:: Provided data ::
==========

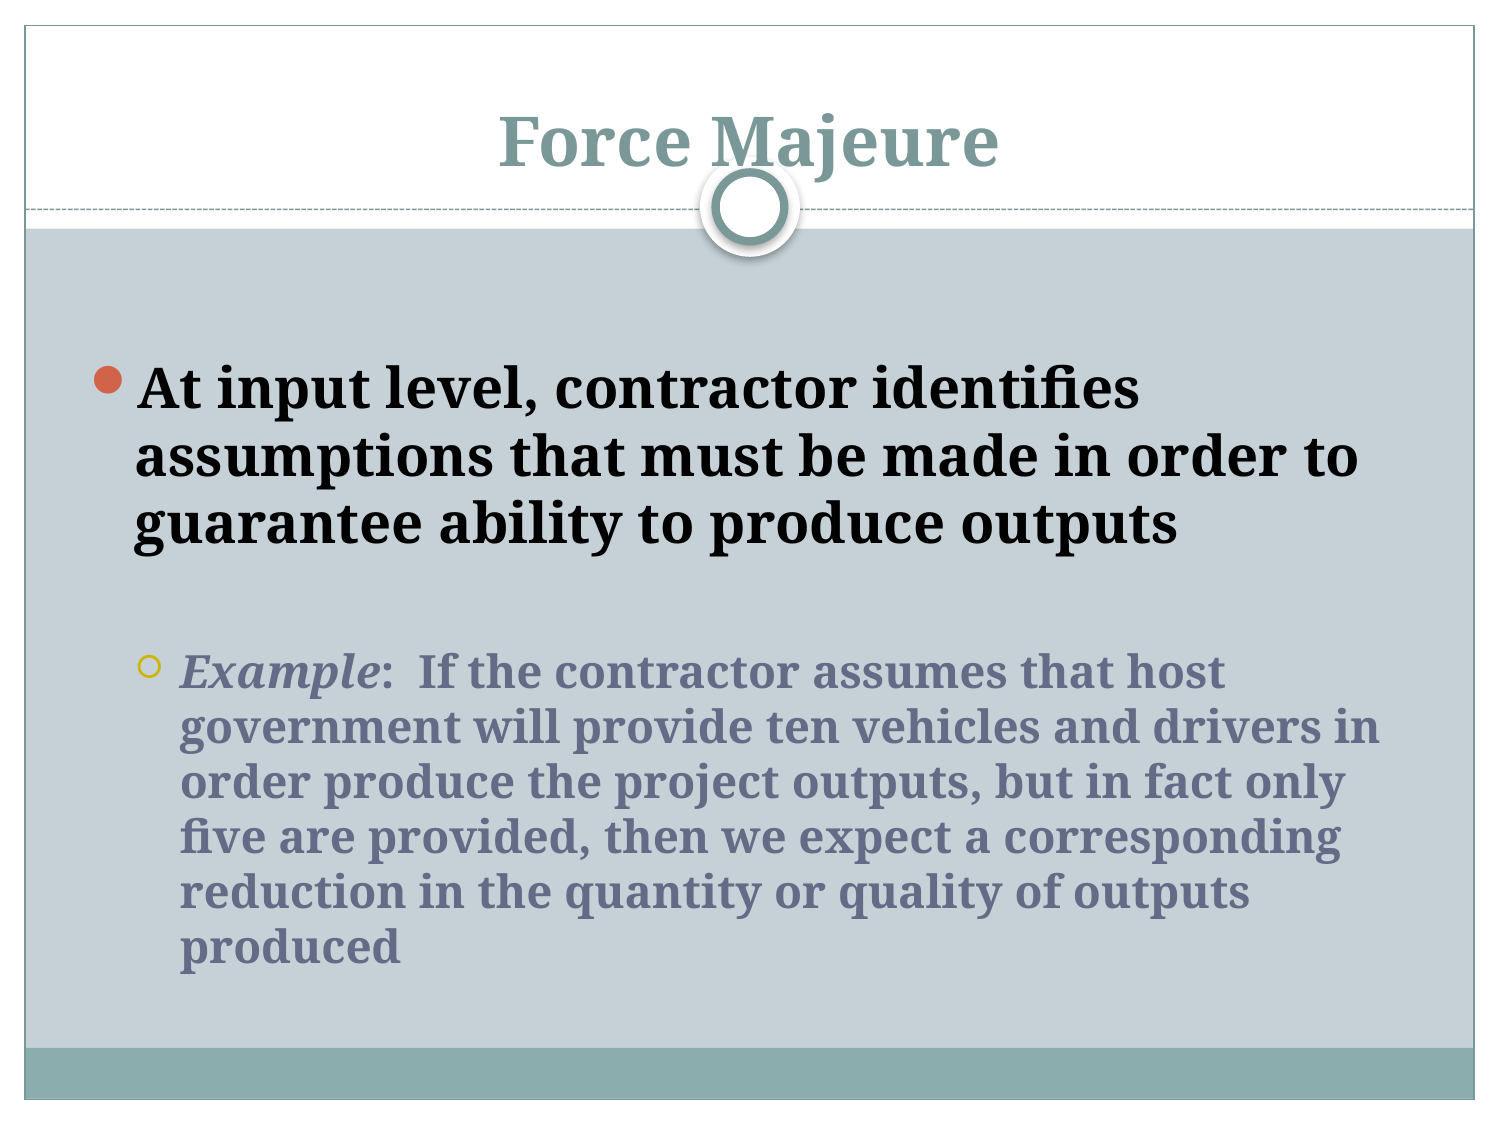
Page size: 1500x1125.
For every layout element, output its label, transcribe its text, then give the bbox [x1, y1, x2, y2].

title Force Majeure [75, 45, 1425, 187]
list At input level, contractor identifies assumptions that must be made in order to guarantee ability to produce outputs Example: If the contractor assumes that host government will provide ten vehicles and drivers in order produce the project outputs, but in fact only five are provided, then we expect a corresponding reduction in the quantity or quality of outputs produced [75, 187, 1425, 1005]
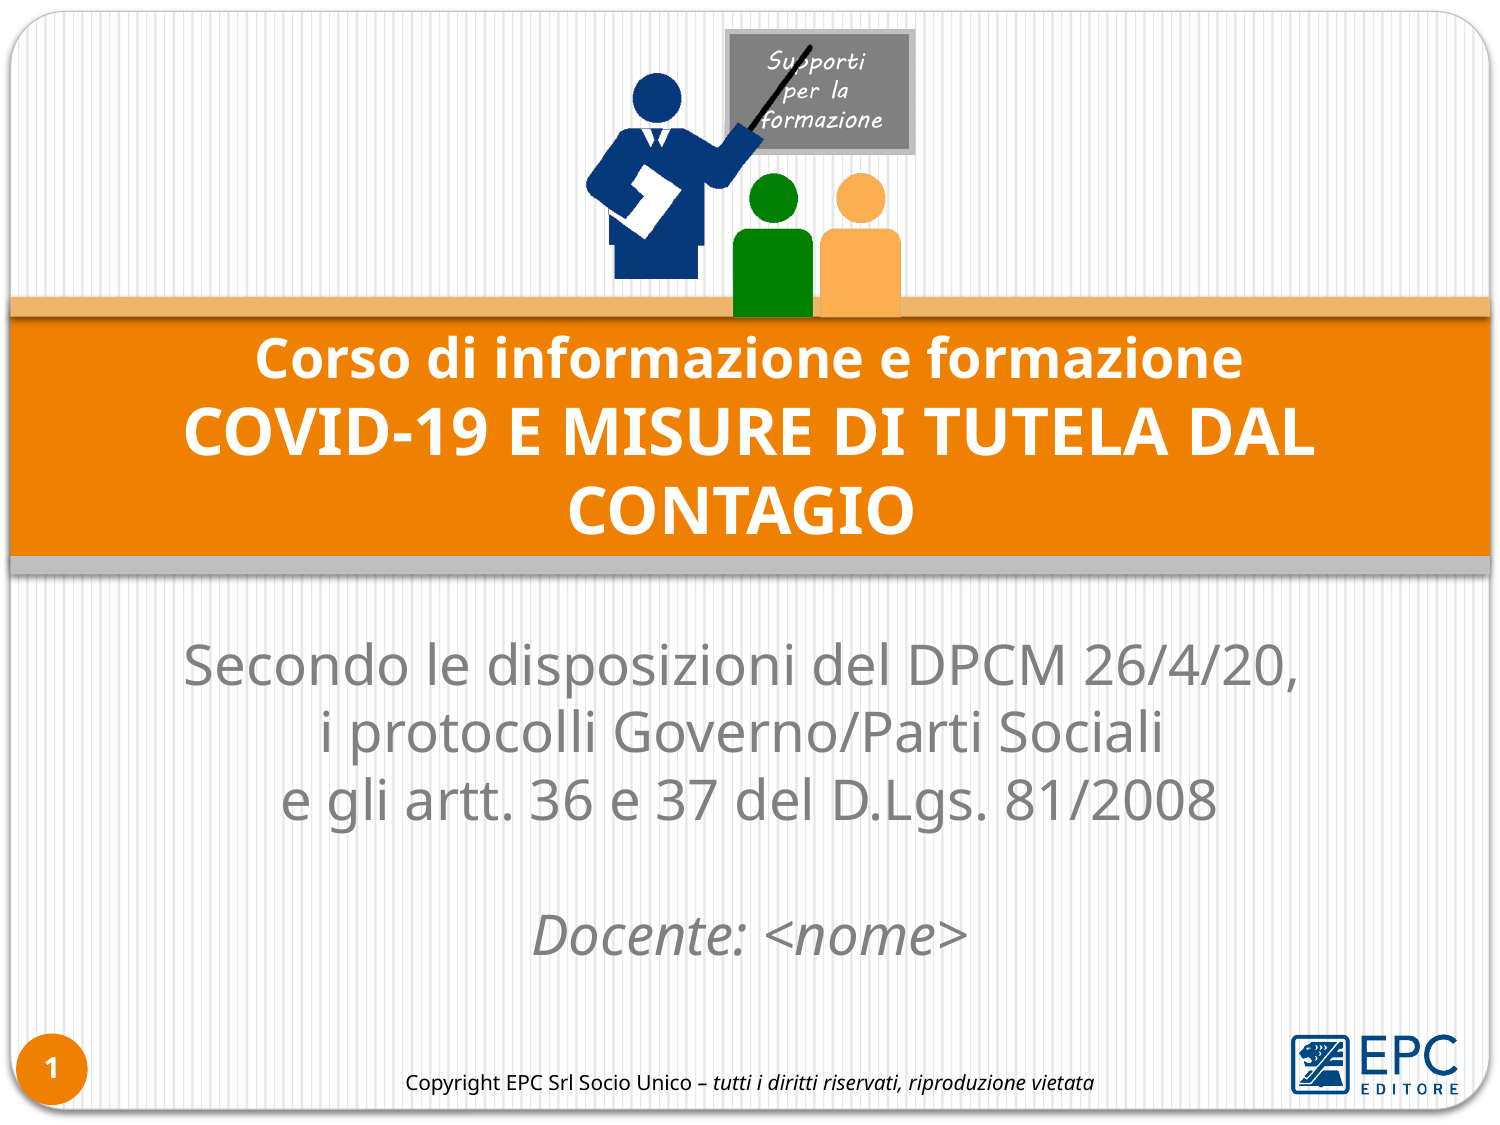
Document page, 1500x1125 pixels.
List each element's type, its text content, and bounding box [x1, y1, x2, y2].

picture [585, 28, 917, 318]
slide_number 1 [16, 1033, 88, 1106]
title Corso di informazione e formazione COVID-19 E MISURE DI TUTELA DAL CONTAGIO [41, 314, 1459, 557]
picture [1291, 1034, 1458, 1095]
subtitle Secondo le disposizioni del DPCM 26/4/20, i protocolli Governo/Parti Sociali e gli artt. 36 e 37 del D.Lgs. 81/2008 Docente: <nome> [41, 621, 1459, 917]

==========

Repeat exactly, and only, the lines of the records above, starting with the line that contains "Document page, 1500x1125 pixels." and ending with the final line, both included.

:: Exercise result ::
Document page, 1500x1125 pixels.
List each element's type, its text content, and bounding box [x1, y1, x2, y2].

picture [585, 28, 917, 318]
slide_number 1 [16, 1033, 88, 1106]
title Corso di informazione e formazione COVID-19 E MISURE DI TUTELA DAL CONTAGIO [41, 314, 1459, 557]
picture [1291, 1034, 1458, 1095]
subtitle Secondo le disposizioni del DPCM 26/4/20, i protocolli Governo/Parti Sociali e gli artt. 36 e 37 del D.Lgs. 81/2008 Docente: <nome> [41, 621, 1459, 917]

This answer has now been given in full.